LEESTEKST

Maarten Asscher
Daar zijn ze weer
Over De Amerikaantjes van Henk Romijn Meijer
maarten asscher (1957) is directeur van de Athenaeum Boekhandel in Amsterdam. Hij publiceerde een roman, verhalen, essays, columns en poëzievertalingen. Van 1980 tot 1998 was hij werkzaam bij uitgeverij J.M. Meulenhoff.
Het werk van Henk Romijn Meijer biedt mooi bewijsmateriaal voor de stelling dat een echte schrijver, een schrijver in hart en nieren, aan bijna niets genoeg heeft om een hele literaire wereld te creëren. Nadat zijn vrouw Elizabeth Mollison en hij in het jaar 1964 in het Dordogne-dorpje Le Roc een huis hadden gekocht, hield de schrijver – tot zijn overlijden in 2008 – daar jaarlijks gedurende kortere of langere tijd verblijf. In al die vierenveertig jaar is er bij mijn weten ter plekke niets belangrijks voorgevallen. Ik heb er tenminste nooit iets over in de krant gelezen. De laatste opzienbarende gebeurtenis uit die streek was volgens mij de gifmoord in 1874 die de basis vormde voor Romijn Meijers meesterlijke ‘historische thriller’ Mijn naam is Garrigue uit 1983. Voor het overige kan de geschiedenis van dit tweehonderd zielen tellende dorpje in het Département Lot op het eerste gezicht als verwaarloosbaar worden betiteld, een onaanzienlijke uitsnede uit het voortkabbelende Franse plattelandsleven dat louter uit de gewone dagelijkse dingen bestaat. Om die reden moet je als schrijver en als lezer ook niet op het eerste gezicht afgaan. Dat veronderstelt evenwel dat je gezegend bent met het tweede gezicht. En dat tweede gezicht is een talent dat Romijn Meijer in grote mate bezat; een sterk ontwikkeld en gedetailleerd waarnemings- en inlevingsvermogen, waarmee hij van alle kleine gebeurtenissen op die nauwelijks zeven vierkante kilometer in de buurt van Souillac, een rijkelijk gevuld universum wist te maken. Die geobserveerde alledaagsheid komt des te levendiger bij de lezer over dankzij Romijn Meijers talent voor het weergeven van dialogen en van de woordeloze onderlinge wisselwerking tussen zijn personages. Te midden van de talloze verhalen die hij in Le Roc situeerde of die daar hun oorspronkelijke basis in de werkelijkheid vonden, vormt zijn in 1989 verschenen novelle De Amerikaantjes van die kwaliteiten een goed voorbeeld.

OPDRACHTEN
1 - In welk jaar kochten Henk Romijn Meijer en zijn vrouw volgens de leestekst een huis in Le Roc?
2 - Geef voor elke bewering aan of ze overeenkomt met de leestekst, en citeer de woorden die de doorslag geven. (a) Henk Romijn Meijer overleed in 2008. (b) Le Roc telt ongeveer tweeduizend inwoners. (c) De novelle De Amerikaantjes verscheen in 1983.

MATERIAAL
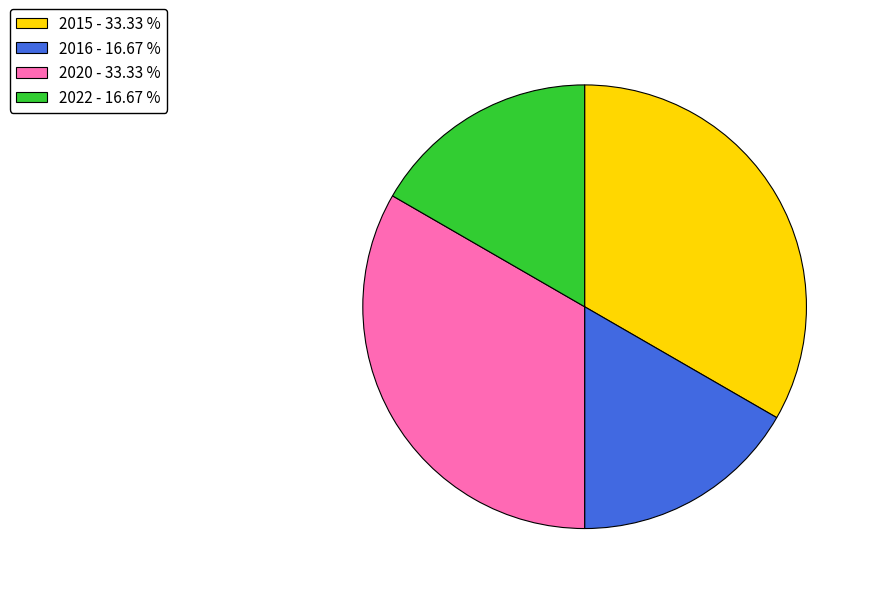

The 2015 slice represents 33% of the pie. True or false?

True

ANTWOORDEN
1 - In 1964.

2 -
(a) Ja: "tot zijn overlijden in 2008".
(b) Nee: "dit tweehonderd zielen tellende dorpje".
(c) Nee: "zijn in 1989 verschenen novelle De Amerikaantjes".